14 Ver Pereira et. al. (1967) em “Estudos básicos para a definição de polos de desenvolvimento no Brasil”. 15 No documento analisado, não é mencionado o nome da empresa, mas apenas sua sigla.

Sabemos, no entanto, que tanto a SERFHAU quanto o Planasa eram subjugados pela política centralizadora do BNH. No que diz respeito à vasta quantidade de planos elaborados pelos governos locais, para atender à demanda do planejamento urbano, Deák (1999) afirma que poucos deles foram efetivamente implantados. Nesta pesquisa, não dispomos de nenhuma fonte documental que confirme se todas as obras propostas para a cidade de Patos foram realizadas efetivamente. Contudo, sabemos que as que se concretizaram não só foram responsáveis pela expansão de algumas áreas da cidade como também atraíram um contingente populacional, seja como mão de obra seja como consumidor dos serviços que, a partir de então, a cidade passou a ofertar.

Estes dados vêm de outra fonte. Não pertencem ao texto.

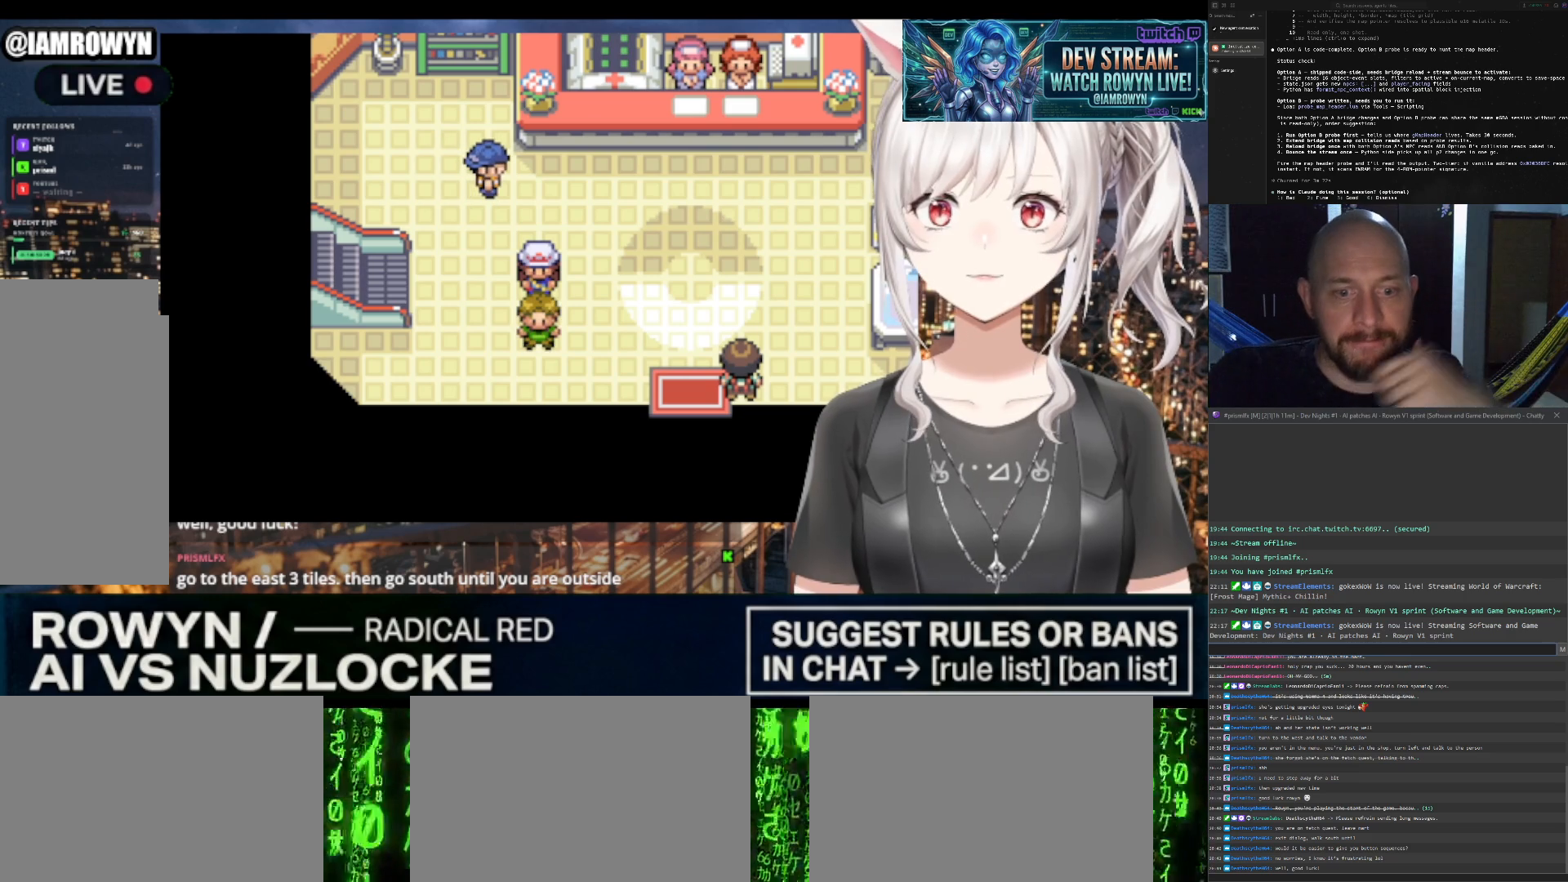
{"buttons": ["A"], "events": []}
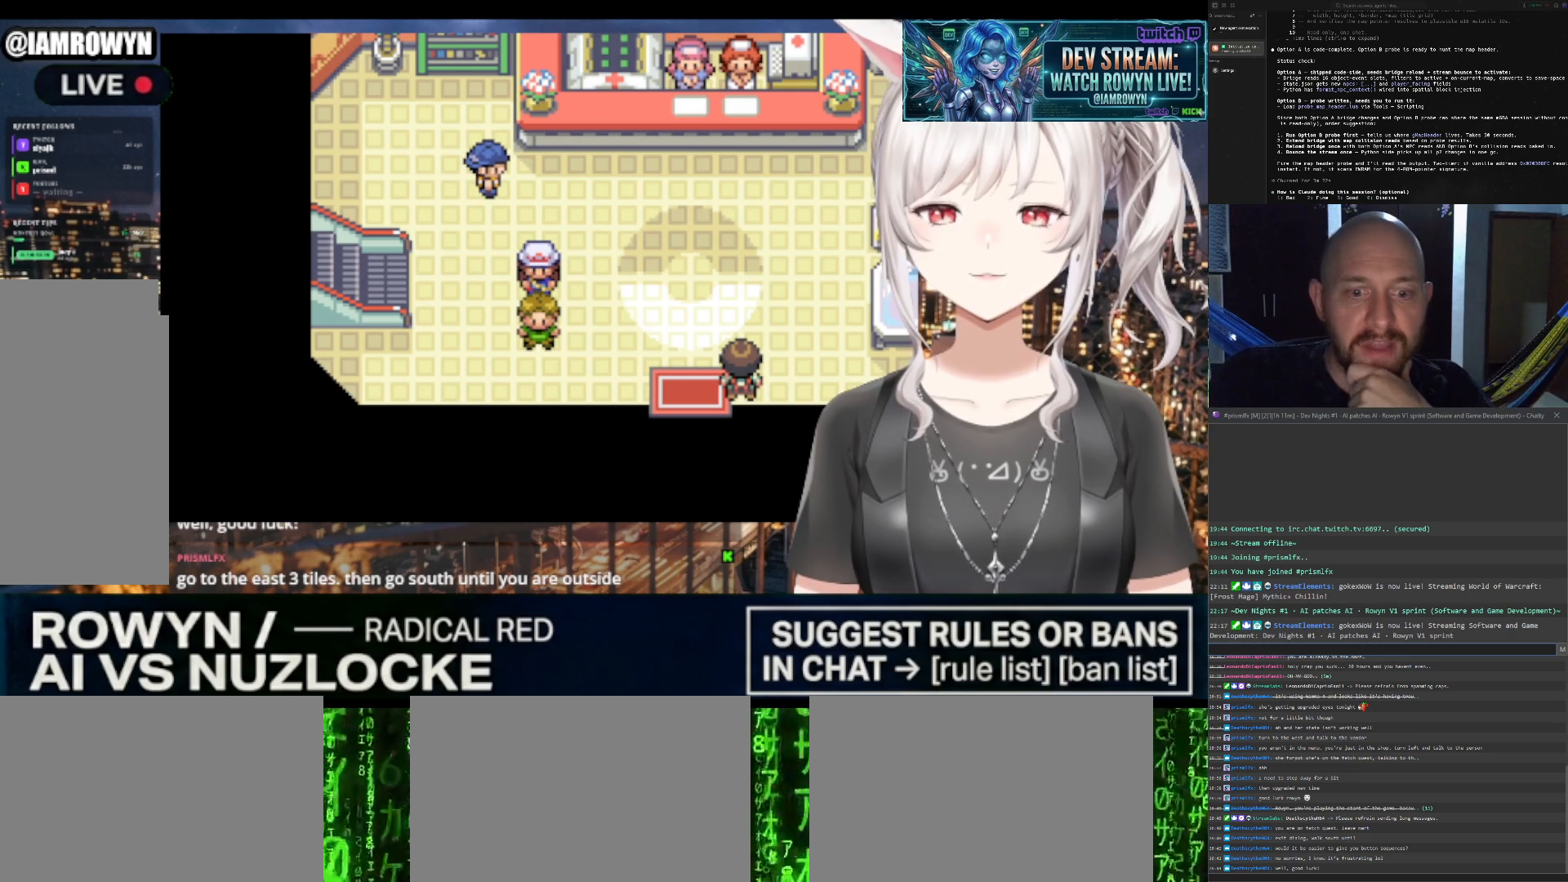
{"buttons": ["A"], "events": []}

Outro fato importante para destacar é que esses projetos elaborados na cidade de Patos refletiam o caráter setorialista que a Política Urbana tinha assumido em nível nacional. Ao se referir à política urbana que se desenvolvia no país e que tinha esses efeitos locais, Souza (1999) afirma que essa visão setorialista não proporcionava o desenvolvimento da totalidade do território brasileiro, visto que caminhava no sentido estrito de “não prejudicar” os interesses dos setores econômicos hegemônicos, ou seja, das regiões metropolitanas, principalmente as do Sul e do Sudeste, já que propiciava a ação de distintos grupos de interesse, principalmente do setor privado. Em escala local, supomos que, para o setor privado, os efeitos foram positivos, na medida em que observamos a constante menção aos Projetos de Lei analisados para recursos oriundos de excesso de arrecadação tributária, diferentemente dos projetos das décadas posteriores, quando era constante a referência às dificuldades de obter recursos através de arrecadação, por causa da inflação que assolava a economia e que atingia, de forma mais severa, as cidades menores.

Nessa perspectiva, quais eram as consequências da produção do espaço intraurbano? Santos (1985, p. 76) afirma que determinada decisão de arruamento, por exemplo, pode levar a uma separação entre pessoas e entre elas e os equipamentos na cidade, criando uma espécie de segregação socioeconômica, cuja reprodução “supõe uma ação especulativa assim estimulada, mesmo que involuntariamente, pelo poder público”. Segundo o autor, o Estado passa a presidir, até em escala local, um aspecto da lógica capitalista que leva à reprodução cumulativa das diferenças.

Sabemos que é assim que se dá a produção do espaço no modo de produção capitalista. Não por acaso, discutimos anteriormente sobre como a busca pelo crescimento econômico do país orientou as políticas de desenvolvimento regional e urbano no Brasil. No caso da produção da cidade, não seria diferente. É fato que a atuação do Estado, em suas diversas instâncias, ocorre dialeticamente, ou seja, agindo para atenuar os problemas sociais e,

ao mesmo tempo, reproduzindo-os, visto que também atende aos interesses de acumulação e reprodução do capital. Singer (1982) mostra que o Estado, que é responsável pelo fornecimento de boa parte dos serviços urbanos, essenciais tantos às empresas quanto aos moradores, exerce importante papel na determinação das demandas pelo uso de cada área específica do solo urbano e, portanto, do seu preço. E sempre que o poder público dota uma zona da cidade de serviços públicos, ele atrai demandas específicas de empresas e moradores para essa área que, até então, não se dirigiam para ela e que possam pagar um valor maior adquirido pelo solo com a implantação dos serviços.

Ao analisar as implicações do acelerado processo de urbanização, da explosão demográfica e da terceirização, nas cidades brasileiras, na segunda metade do Século XX, Santos (1993, p. 09) alerta para os problemas oriundos do “modelo geográfico de crescimento espraiado”, adotado não só pelas grandes cidades, mas também pelas cidades intermediárias e locais. Esse modelo, segundo o autor supracitado, é causa e é efeito da especulação favorecida pela atuação do Estado descrita por Singer (1982). Assim, como nas demais cidades brasileiras, em Patos também se adota esse mesmo modelo geográfico de crescimento.